Friday, January 20, 2012

Failure to have a search function as facilitation of infringement?

An interesting statement in the Megaupload indictment:
It was further part of the Conspiracy that members of the Conspiracy had the ability to search files that were on the computer systems they controlled, and purposefully did not provide full and accurate search results to the public, or, in the case of, chose not to provide any search functionality at all in order to conceal the fact that the primary purpose of the website and service was to reproduce and distribute infringing copies of copyrighted works for private financial gain.  
I recall similar arguments in Viacom v. YouTube: YT's terrible search functionality made it difficult to find all the infringing clips at once.  Given that there are good reasons to have nonpublicly searchable sites or areas in a site, how far does this argument go? Dropbox, which I now use, doesn't as far as I know have a search function at all, because it's designed for limited sharing circles, though one can generate a public link to a specific file and share that link.  While Megaupload is alleged to have done plenty of other stuff to facilitate infringement, it's a little worrisome that "failure to allow any random person to rummage through a user's uploaded files" might be taken as "evidence of intent to conceal copyright infringement."

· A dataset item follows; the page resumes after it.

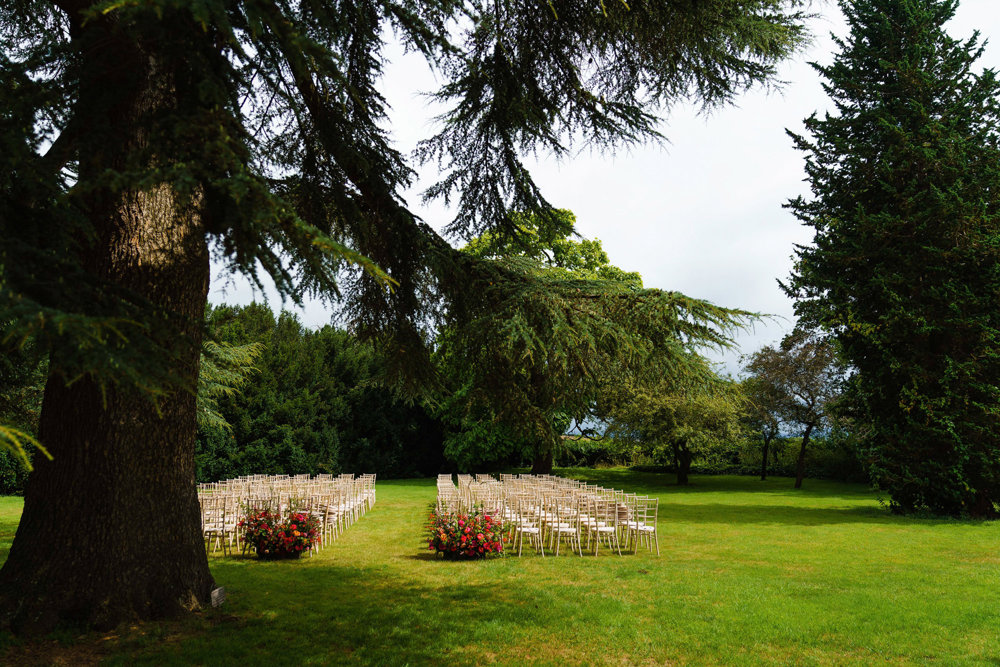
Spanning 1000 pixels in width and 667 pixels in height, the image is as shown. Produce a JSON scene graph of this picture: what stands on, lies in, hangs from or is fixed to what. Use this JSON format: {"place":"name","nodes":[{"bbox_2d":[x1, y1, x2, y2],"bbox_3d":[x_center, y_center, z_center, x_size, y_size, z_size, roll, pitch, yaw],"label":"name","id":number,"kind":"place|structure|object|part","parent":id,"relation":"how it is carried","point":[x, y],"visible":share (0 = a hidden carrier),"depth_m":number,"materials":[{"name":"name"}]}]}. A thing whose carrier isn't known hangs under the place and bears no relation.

NB: I have in the past used Megaupload to share my class notes and slides for Copyright and Trademark, though I now use Dropbox for the same function.

1 comment:

Michael Risch said...

What a ridiculous argument - especially because non-searching makes it harder for members of the general public to infringe, not easier.

I think a lot of sites don't offer searching because it can be CPU and storage intensive to do it right. My file sharing site (SugarSync) doesn't offer searching either, though I sure wish they did.